Indian cricketer (born 1989)

Shilpa Gupta (born 24 February 1989) is an Indian cricketer. She plays for Delhi women's cricket team in domestic matches.

== Early life==
Shilpa Gupta was born in Rohini, Delhi. Her father Dayanand Gupta is a property dealer and her mother Swarna Gupta is a housewife. She did her schooling from SKV Prashant Vihar and attended Kamla Nehru College, Delhi University. She has also pursued her master's degree from Himachal Pradesh University.

== Professional career==
Shilpa Gupta was fond of playing cricket since childhood. Her father has narrated that she used to play cricket with her brother on the terrace since childhood.

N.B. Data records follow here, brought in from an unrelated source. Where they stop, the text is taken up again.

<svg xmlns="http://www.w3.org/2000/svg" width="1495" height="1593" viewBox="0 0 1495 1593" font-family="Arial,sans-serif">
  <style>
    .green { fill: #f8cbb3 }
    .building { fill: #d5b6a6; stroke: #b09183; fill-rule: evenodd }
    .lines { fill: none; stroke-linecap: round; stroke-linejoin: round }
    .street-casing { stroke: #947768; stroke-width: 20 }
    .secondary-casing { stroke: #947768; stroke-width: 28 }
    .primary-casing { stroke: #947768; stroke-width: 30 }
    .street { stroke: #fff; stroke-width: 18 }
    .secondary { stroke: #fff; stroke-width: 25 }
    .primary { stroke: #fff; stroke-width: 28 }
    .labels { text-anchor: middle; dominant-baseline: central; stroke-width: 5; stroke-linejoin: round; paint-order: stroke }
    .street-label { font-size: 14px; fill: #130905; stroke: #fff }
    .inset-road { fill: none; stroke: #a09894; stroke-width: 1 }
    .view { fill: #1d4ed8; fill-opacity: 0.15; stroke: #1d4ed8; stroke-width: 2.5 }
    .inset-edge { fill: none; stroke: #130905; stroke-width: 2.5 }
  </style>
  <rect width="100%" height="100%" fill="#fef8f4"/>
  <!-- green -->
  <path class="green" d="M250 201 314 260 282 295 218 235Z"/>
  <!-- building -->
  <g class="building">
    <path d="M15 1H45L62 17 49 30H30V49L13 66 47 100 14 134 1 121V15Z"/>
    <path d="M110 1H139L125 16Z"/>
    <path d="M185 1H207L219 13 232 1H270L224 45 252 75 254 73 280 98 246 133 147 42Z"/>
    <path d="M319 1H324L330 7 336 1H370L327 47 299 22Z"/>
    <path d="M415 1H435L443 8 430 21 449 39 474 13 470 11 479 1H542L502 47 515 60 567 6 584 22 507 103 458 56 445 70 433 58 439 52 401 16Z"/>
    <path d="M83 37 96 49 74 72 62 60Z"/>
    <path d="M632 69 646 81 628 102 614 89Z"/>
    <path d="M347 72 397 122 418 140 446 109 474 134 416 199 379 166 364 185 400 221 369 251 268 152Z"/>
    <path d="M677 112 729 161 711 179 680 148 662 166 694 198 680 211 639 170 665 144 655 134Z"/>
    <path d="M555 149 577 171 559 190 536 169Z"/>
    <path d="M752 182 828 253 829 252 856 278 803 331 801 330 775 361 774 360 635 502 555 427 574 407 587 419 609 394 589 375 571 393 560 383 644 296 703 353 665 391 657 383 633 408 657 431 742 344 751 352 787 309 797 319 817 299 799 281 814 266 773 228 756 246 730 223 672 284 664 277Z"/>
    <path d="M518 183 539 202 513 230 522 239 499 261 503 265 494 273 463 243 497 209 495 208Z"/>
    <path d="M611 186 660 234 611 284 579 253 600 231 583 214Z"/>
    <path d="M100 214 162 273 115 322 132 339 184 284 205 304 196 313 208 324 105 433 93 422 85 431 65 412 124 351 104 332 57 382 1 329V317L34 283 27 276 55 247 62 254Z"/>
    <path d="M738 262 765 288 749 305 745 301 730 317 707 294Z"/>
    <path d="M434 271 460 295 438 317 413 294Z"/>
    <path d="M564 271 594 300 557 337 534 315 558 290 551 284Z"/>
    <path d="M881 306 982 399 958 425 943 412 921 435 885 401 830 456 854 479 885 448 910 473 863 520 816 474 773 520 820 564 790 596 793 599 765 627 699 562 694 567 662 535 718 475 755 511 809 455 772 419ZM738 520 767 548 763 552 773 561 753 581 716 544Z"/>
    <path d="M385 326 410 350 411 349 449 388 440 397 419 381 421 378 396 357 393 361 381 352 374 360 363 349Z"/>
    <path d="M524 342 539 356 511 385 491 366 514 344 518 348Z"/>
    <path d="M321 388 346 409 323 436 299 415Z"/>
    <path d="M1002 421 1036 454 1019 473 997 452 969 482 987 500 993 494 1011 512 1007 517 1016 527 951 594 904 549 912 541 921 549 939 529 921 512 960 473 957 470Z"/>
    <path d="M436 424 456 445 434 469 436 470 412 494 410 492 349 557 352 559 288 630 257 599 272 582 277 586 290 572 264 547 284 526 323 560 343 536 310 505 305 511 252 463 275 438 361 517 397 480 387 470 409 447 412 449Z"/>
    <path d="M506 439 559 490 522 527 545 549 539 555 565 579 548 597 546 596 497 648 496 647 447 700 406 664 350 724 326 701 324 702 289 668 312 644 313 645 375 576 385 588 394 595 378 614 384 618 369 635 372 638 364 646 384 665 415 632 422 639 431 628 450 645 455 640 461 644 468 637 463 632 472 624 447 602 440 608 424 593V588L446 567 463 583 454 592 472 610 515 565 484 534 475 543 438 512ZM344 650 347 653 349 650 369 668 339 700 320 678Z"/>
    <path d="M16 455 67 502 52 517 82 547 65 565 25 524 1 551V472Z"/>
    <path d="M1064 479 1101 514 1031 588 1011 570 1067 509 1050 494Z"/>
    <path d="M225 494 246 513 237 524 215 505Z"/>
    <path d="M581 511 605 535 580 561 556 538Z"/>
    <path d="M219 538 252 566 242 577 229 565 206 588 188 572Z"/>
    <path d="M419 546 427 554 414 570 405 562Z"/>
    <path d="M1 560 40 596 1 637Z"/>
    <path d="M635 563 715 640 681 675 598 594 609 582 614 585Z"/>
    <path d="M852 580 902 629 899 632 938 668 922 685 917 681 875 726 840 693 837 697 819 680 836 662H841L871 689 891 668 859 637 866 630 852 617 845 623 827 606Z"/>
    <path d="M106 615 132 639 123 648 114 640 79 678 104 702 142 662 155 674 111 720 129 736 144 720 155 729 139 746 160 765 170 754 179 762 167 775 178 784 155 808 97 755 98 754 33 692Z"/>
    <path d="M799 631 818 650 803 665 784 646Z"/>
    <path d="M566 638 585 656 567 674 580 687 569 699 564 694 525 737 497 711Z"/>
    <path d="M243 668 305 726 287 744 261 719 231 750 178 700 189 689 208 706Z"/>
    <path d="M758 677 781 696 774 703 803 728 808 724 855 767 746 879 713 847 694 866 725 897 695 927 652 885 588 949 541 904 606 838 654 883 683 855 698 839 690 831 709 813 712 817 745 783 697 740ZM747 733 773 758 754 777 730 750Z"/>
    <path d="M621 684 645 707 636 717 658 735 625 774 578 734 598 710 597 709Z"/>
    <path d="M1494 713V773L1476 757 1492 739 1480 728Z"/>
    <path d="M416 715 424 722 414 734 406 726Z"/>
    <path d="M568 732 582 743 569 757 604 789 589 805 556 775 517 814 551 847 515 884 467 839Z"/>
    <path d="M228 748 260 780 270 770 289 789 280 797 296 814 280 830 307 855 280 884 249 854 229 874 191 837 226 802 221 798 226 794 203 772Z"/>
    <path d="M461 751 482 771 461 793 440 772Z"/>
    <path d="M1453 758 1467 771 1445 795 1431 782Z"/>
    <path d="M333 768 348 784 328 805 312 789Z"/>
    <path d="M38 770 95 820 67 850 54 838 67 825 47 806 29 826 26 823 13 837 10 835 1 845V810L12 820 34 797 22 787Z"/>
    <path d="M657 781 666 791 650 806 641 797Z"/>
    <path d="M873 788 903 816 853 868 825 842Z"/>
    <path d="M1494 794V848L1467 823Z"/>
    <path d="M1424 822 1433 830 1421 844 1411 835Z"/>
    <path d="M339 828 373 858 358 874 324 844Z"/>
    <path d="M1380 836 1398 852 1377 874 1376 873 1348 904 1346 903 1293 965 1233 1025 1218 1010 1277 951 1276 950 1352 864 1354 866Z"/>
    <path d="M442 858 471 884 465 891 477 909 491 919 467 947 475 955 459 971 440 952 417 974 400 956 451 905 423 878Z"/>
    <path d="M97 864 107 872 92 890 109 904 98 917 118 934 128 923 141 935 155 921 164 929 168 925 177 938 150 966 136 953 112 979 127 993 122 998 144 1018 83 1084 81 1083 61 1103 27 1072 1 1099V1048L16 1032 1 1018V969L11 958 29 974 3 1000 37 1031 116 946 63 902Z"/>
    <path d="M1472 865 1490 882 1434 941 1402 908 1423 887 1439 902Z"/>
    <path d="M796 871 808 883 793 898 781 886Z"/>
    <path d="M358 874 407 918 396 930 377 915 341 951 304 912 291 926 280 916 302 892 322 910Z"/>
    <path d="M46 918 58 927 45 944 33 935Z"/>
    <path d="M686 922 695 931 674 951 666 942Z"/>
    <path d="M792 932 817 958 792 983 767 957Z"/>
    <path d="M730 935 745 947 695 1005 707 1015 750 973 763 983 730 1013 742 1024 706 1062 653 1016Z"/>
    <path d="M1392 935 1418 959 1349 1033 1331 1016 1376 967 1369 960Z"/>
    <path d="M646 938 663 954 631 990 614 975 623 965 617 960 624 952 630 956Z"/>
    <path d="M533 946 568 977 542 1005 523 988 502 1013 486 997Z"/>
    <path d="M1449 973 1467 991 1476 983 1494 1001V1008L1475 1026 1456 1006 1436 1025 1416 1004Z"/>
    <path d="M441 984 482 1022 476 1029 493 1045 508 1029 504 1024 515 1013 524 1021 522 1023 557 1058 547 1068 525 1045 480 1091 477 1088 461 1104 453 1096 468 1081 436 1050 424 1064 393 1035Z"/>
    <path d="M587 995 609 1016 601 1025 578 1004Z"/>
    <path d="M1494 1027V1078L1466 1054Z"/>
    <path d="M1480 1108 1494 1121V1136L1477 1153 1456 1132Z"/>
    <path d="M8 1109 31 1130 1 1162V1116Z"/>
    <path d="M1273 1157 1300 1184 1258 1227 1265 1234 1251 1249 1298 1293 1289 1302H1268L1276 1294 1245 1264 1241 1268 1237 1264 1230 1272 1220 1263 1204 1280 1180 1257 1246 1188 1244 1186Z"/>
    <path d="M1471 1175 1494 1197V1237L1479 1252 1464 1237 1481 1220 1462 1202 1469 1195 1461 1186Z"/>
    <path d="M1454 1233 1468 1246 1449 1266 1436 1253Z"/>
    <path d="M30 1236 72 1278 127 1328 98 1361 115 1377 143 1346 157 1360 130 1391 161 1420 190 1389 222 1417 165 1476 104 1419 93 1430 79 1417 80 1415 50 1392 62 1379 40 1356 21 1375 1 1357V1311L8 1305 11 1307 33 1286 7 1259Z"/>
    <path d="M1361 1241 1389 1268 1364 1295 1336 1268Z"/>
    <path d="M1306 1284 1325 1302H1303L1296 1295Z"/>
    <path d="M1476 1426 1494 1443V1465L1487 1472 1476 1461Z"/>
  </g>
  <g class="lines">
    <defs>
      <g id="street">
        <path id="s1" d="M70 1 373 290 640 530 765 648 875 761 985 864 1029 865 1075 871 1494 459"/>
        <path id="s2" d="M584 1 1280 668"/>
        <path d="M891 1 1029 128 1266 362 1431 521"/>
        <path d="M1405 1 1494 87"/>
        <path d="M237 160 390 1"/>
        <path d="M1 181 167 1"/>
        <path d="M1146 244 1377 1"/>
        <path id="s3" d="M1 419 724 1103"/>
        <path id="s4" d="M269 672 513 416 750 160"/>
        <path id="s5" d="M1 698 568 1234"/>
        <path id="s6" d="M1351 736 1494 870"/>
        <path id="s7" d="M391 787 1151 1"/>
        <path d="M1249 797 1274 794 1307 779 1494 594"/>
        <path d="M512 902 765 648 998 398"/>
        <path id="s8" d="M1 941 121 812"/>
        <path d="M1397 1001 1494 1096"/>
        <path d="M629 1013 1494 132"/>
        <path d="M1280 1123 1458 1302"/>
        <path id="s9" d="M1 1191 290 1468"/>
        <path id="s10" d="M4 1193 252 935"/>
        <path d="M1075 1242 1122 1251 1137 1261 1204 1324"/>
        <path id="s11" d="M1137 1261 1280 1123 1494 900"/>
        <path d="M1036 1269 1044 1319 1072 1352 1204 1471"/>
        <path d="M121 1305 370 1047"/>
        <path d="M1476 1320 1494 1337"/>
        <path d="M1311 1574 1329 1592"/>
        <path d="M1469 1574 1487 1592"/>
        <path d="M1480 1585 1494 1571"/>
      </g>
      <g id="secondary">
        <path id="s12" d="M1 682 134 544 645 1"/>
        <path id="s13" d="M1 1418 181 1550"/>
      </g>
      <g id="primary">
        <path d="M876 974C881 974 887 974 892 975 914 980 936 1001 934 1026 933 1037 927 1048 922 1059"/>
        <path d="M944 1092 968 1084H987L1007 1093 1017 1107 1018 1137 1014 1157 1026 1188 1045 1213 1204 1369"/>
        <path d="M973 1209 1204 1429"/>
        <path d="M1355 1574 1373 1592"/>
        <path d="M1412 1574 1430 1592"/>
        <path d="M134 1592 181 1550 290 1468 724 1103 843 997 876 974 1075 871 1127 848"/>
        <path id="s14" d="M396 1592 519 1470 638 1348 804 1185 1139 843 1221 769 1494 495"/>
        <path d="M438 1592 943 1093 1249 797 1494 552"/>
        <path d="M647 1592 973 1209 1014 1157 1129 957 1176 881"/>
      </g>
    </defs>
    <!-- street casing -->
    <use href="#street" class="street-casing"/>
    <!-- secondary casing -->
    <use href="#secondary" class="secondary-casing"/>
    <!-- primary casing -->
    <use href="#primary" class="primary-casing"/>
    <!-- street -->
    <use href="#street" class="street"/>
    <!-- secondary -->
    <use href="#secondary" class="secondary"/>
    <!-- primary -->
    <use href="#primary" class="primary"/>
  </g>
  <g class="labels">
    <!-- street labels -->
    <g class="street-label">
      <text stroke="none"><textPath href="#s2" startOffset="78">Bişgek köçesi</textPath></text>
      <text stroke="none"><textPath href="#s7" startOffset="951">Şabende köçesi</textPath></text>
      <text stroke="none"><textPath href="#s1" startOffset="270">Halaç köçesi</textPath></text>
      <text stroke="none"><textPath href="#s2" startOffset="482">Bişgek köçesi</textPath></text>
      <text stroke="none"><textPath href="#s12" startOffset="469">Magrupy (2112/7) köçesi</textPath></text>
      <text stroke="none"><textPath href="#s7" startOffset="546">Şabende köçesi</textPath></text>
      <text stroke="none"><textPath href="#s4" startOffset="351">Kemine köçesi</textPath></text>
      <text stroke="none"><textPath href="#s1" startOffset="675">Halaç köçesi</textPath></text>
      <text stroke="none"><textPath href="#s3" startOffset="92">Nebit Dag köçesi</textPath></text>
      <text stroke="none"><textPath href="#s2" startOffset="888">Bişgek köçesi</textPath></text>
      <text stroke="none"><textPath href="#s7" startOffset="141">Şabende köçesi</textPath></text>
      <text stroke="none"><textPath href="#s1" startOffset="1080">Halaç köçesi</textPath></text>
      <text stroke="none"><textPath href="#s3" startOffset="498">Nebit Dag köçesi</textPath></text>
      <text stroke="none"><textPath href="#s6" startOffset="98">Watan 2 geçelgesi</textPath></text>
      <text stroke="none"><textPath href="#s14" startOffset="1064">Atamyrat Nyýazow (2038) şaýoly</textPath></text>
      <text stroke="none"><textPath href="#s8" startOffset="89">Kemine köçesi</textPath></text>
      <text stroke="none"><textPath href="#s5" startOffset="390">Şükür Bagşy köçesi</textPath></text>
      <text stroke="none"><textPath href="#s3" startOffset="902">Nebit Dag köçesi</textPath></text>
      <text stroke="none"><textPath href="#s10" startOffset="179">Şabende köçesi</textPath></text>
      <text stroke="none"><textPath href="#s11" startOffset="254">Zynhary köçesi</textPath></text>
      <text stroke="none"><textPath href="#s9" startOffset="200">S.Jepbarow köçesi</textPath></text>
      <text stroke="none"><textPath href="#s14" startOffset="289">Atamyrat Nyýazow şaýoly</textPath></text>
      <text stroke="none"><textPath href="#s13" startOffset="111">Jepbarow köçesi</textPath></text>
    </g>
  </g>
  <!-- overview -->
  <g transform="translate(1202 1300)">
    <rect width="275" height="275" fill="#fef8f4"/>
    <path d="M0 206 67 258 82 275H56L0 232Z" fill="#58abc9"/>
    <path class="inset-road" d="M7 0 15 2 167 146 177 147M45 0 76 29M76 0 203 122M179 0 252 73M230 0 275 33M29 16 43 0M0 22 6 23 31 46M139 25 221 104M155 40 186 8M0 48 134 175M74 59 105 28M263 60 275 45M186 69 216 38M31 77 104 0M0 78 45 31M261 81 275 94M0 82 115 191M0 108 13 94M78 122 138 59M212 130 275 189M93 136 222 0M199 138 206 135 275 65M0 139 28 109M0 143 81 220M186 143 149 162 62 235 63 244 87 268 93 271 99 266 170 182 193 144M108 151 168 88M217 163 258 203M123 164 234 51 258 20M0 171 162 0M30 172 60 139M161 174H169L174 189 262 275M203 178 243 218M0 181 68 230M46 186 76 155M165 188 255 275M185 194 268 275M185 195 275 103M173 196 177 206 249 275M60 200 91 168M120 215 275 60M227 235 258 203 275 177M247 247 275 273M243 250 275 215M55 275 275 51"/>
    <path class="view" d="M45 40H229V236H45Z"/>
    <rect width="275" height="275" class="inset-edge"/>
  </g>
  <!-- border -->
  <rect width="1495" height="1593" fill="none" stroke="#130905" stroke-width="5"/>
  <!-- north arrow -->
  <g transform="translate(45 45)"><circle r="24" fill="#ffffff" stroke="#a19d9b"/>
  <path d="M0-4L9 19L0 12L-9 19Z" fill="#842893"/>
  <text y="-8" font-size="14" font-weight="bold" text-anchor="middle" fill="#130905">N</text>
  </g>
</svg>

She rose to fame after being selected from the Delhi University team, North Zone team and earning a 98th cap for the India International Women team.

== Life after cricket ==
Shilpa Gupta left cricket in 2012. In 2013, she was given a government job by Ministry of Defence, Govt of India. She now works as a
Senior Auditor (Civil) in Indian Air Force, in Delhi.